Supplied data:

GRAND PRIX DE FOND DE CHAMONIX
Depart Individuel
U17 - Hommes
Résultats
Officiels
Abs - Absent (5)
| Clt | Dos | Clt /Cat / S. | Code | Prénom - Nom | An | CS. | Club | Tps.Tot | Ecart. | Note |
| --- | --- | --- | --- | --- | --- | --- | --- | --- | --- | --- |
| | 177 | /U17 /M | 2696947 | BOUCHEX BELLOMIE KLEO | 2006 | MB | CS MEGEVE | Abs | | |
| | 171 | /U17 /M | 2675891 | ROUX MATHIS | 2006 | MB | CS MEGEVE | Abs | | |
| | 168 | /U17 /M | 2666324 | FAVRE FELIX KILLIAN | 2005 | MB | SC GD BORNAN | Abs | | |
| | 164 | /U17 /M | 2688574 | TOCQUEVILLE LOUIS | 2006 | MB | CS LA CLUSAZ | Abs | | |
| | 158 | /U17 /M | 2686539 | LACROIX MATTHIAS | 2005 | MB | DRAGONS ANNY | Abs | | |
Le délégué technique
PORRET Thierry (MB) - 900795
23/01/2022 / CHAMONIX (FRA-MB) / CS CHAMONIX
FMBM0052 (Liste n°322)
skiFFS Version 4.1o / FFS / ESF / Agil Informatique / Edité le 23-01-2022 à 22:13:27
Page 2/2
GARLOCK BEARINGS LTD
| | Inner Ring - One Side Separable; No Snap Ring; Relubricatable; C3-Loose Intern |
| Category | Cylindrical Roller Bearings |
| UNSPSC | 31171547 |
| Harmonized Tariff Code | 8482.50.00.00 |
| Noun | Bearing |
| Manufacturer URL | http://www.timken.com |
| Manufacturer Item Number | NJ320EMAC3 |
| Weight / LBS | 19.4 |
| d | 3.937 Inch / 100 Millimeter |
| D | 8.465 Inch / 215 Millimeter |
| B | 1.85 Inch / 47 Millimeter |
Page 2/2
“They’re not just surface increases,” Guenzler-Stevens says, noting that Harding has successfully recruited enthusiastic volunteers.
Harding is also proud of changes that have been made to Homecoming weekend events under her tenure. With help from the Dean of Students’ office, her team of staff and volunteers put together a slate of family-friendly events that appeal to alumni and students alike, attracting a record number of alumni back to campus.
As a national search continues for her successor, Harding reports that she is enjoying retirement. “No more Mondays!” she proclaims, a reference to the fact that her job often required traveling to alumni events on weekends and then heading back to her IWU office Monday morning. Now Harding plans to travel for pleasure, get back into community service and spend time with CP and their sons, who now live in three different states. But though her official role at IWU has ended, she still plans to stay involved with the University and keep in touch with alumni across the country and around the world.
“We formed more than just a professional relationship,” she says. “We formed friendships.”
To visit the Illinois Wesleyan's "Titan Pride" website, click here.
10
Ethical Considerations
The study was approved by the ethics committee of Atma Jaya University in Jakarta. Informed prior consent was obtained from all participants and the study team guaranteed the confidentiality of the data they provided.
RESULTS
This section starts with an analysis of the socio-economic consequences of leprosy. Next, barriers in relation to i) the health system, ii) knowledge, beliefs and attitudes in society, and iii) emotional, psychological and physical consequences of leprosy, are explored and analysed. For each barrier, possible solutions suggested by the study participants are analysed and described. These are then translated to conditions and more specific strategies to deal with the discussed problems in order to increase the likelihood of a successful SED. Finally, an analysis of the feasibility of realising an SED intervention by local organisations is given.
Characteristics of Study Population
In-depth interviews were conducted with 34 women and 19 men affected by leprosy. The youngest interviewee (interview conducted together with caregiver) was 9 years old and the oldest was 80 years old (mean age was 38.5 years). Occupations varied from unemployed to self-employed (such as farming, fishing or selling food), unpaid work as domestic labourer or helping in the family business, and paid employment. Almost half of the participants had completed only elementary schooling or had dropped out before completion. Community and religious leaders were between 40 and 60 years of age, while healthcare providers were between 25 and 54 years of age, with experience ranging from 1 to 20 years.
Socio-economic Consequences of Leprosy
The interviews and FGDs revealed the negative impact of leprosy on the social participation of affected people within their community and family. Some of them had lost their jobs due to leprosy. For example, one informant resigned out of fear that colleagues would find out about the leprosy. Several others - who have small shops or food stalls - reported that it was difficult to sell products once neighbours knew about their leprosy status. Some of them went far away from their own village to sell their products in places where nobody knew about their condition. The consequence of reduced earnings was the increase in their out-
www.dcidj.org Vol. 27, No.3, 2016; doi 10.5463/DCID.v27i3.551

What is expected:
Repeat the data in its entirety, character for character.

Problem solution:
GRAND PRIX DE FOND DE CHAMONIX
Depart Individuel
U17 - Hommes
Résultats
Officiels
Abs - Absent (5)
| Clt | Dos | Clt /Cat / S. | Code | Prénom - Nom | An | CS. | Club | Tps.Tot | Ecart. | Note |
| --- | --- | --- | --- | --- | --- | --- | --- | --- | --- | --- |
| | 177 | /U17 /M | 2696947 | BOUCHEX BELLOMIE KLEO | 2006 | MB | CS MEGEVE | Abs | | |
| | 171 | /U17 /M | 2675891 | ROUX MATHIS | 2006 | MB | CS MEGEVE | Abs | | |
| | 168 | /U17 /M | 2666324 | FAVRE FELIX KILLIAN | 2005 | MB | SC GD BORNAN | Abs | | |
| | 164 | /U17 /M | 2688574 | TOCQUEVILLE LOUIS | 2006 | MB | CS LA CLUSAZ | Abs | | |
| | 158 | /U17 /M | 2686539 | LACROIX MATTHIAS | 2005 | MB | DRAGONS ANNY | Abs | | |
Le délégué technique
PORRET Thierry (MB) - 900795
23/01/2022 / CHAMONIX (FRA-MB) / CS CHAMONIX
FMBM0052 (Liste n°322)
skiFFS Version 4.1o / FFS / ESF / Agil Informatique / Edité le 23-01-2022 à 22:13:27
Page 2/2
GARLOCK BEARINGS LTD
| | Inner Ring - One Side Separable; No Snap Ring; Relubricatable; C3-Loose Intern |
| Category | Cylindrical Roller Bearings |
| UNSPSC | 31171547 |
| Harmonized Tariff Code | 8482.50.00.00 |
| Noun | Bearing |
| Manufacturer URL | http://www.timken.com |
| Manufacturer Item Number | NJ320EMAC3 |
| Weight / LBS | 19.4 |
| d | 3.937 Inch / 100 Millimeter |
| D | 8.465 Inch / 215 Millimeter |
| B | 1.85 Inch / 47 Millimeter |
Page 2/2
“They’re not just surface increases,” Guenzler-Stevens says, noting that Harding has successfully recruited enthusiastic volunteers.
Harding is also proud of changes that have been made to Homecoming weekend events under her tenure. With help from the Dean of Students’ office, her team of staff and volunteers put together a slate of family-friendly events that appeal to alumni and students alike, attracting a record number of alumni back to campus.
As a national search continues for her successor, Harding reports that she is enjoying retirement. “No more Mondays!” she proclaims, a reference to the fact that her job often required traveling to alumni events on weekends and then heading back to her IWU office Monday morning. Now Harding plans to travel for pleasure, get back into community service and spend time with CP and their sons, who now live in three different states. But though her official role at IWU has ended, she still plans to stay involved with the University and keep in touch with alumni across the country and around the world.
“We formed more than just a professional relationship,” she says. “We formed friendships.”
To visit the Illinois Wesleyan's "Titan Pride" website, click here.
10
Ethical Considerations
The study was approved by the ethics committee of Atma Jaya University in Jakarta. Informed prior consent was obtained from all participants and the study team guaranteed the confidentiality of the data they provided.
RESULTS
This section starts with an analysis of the socio-economic consequences of leprosy. Next, barriers in relation to i) the health system, ii) knowledge, beliefs and attitudes in society, and iii) emotional, psychological and physical consequences of leprosy, are explored and analysed. For each barrier, possible solutions suggested by the study participants are analysed and described. These are then translated to conditions and more specific strategies to deal with the discussed problems in order to increase the likelihood of a successful SED. Finally, an analysis of the feasibility of realising an SED intervention by local organisations is given.
Characteristics of Study Population
In-depth interviews were conducted with 34 women and 19 men affected by leprosy. The youngest interviewee (interview conducted together with caregiver) was 9 years old and the oldest was 80 years old (mean age was 38.5 years). Occupations varied from unemployed to self-employed (such as farming, fishing or selling food), unpaid work as domestic labourer or helping in the family business, and paid employment. Almost half of the participants had completed only elementary schooling or had dropped out before completion. Community and religious leaders were between 40 and 60 years of age, while healthcare providers were between 25 and 54 years of age, with experience ranging from 1 to 20 years.
Socio-economic Consequences of Leprosy
The interviews and FGDs revealed the negative impact of leprosy on the social participation of affected people within their community and family. Some of them had lost their jobs due to leprosy. For example, one informant resigned out of fear that colleagues would find out about the leprosy. Several others - who have small shops or food stalls - reported that it was difficult to sell products once neighbours knew about their leprosy status. Some of them went far away from their own village to sell their products in places where nobody knew about their condition. The consequence of reduced earnings was the increase in their out-
www.dcidj.org Vol. 27, No.3, 2016; doi 10.5463/DCID.v27i3.551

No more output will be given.